We present a randomized algorithm that on input a symmetric, weakly diagonally dominant $n$-by-$n$ matrix $A$ with $m$ nonzero entries and an $n$-vector $b$ produces an ${\tilde{x}} $ such that âŠ
We present a randomized algorithm that on input a symmetric, weakly diagonally dominant $n$-by-$n$ matrix $A$ with $m$ nonzero entries and an $n$-vector $b$ produces an ${\tilde{x}} $ such that $\|{\tilde{x}} - A^{\dagger} {b} \|_{A} \leq \epsilon \|A^{\dagger} {b}\|_{A}$ in expected time $O (m \log^{c}n \log (1/\epsilon))$ for some constant $c$. By applying this algorithm inside the inverse power method, we compute approximate Fiedler vectors in a similar amount of time.

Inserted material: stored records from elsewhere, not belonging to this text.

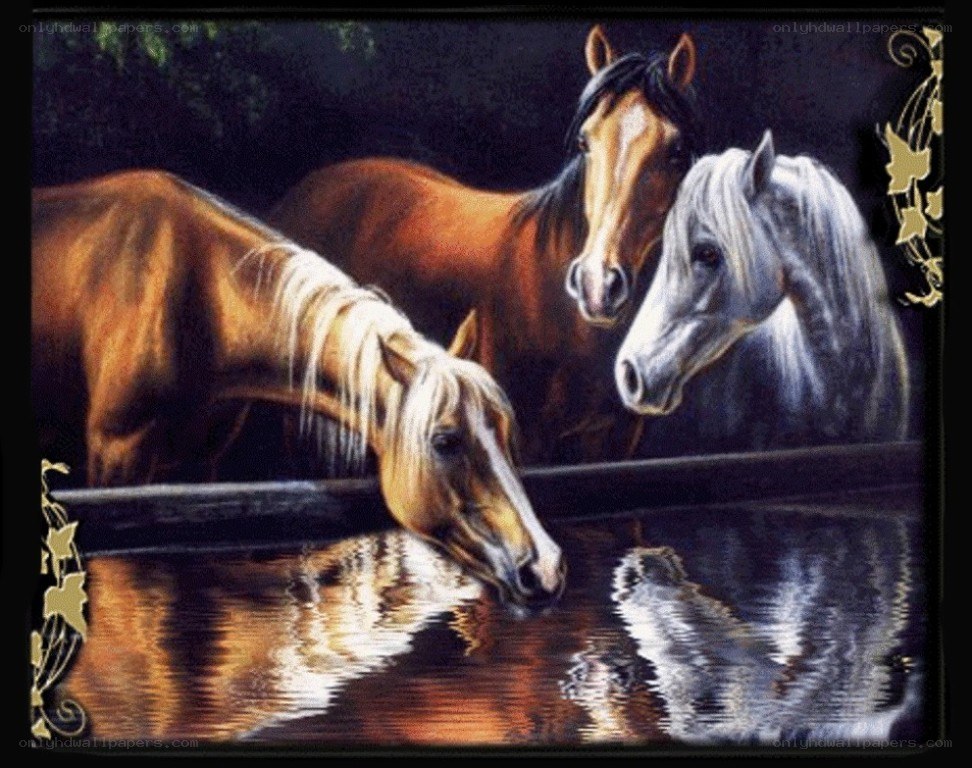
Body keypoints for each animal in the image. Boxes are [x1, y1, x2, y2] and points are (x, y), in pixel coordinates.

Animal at [31, 170, 565, 607]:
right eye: (445, 441)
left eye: (505, 435)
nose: (545, 568)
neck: (189, 291)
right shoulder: (116, 455)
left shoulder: (198, 463)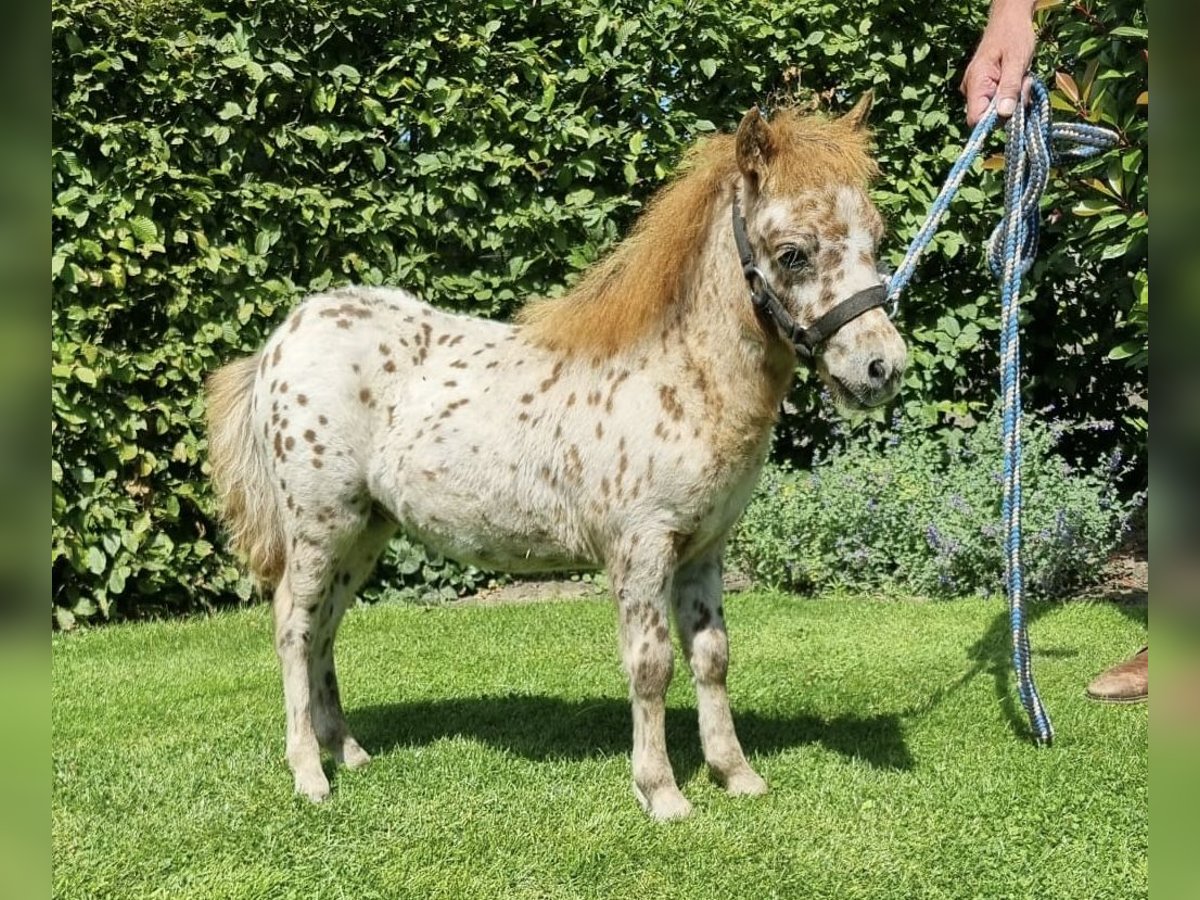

The algorithm applies subgraph preconditioners in a recursive fashion. These preconditioners improve upon the subgraph preconditioners first introduced by Vaidya in 1990. For any symmetric, weakly diagonally dominant matrix $A$ with nonpositive off-diagonal entries and $k \geq 1$, we construct in time $O (m \log^{c} n)$ a preconditioner $B$ of $A$ with at most $2 (n - 1) + O ((m/k) \log^{39} n)$ nonzero off-diagonal entries such that the finite generalized condition number $\kappa_{f} (A,B)$ is at most $k$, for some other constant $c$. In the special case when the nonzero structure of the matrix is planar the corresponding linear system solver runs in expected time $O (n \log^{2} n + n \log n \ \log \log n \ \log (1/\epsilon))$. We hope that our introduction of algorithms of low asymptotic complexity will lead to the development of algorithms that are also fast in practice.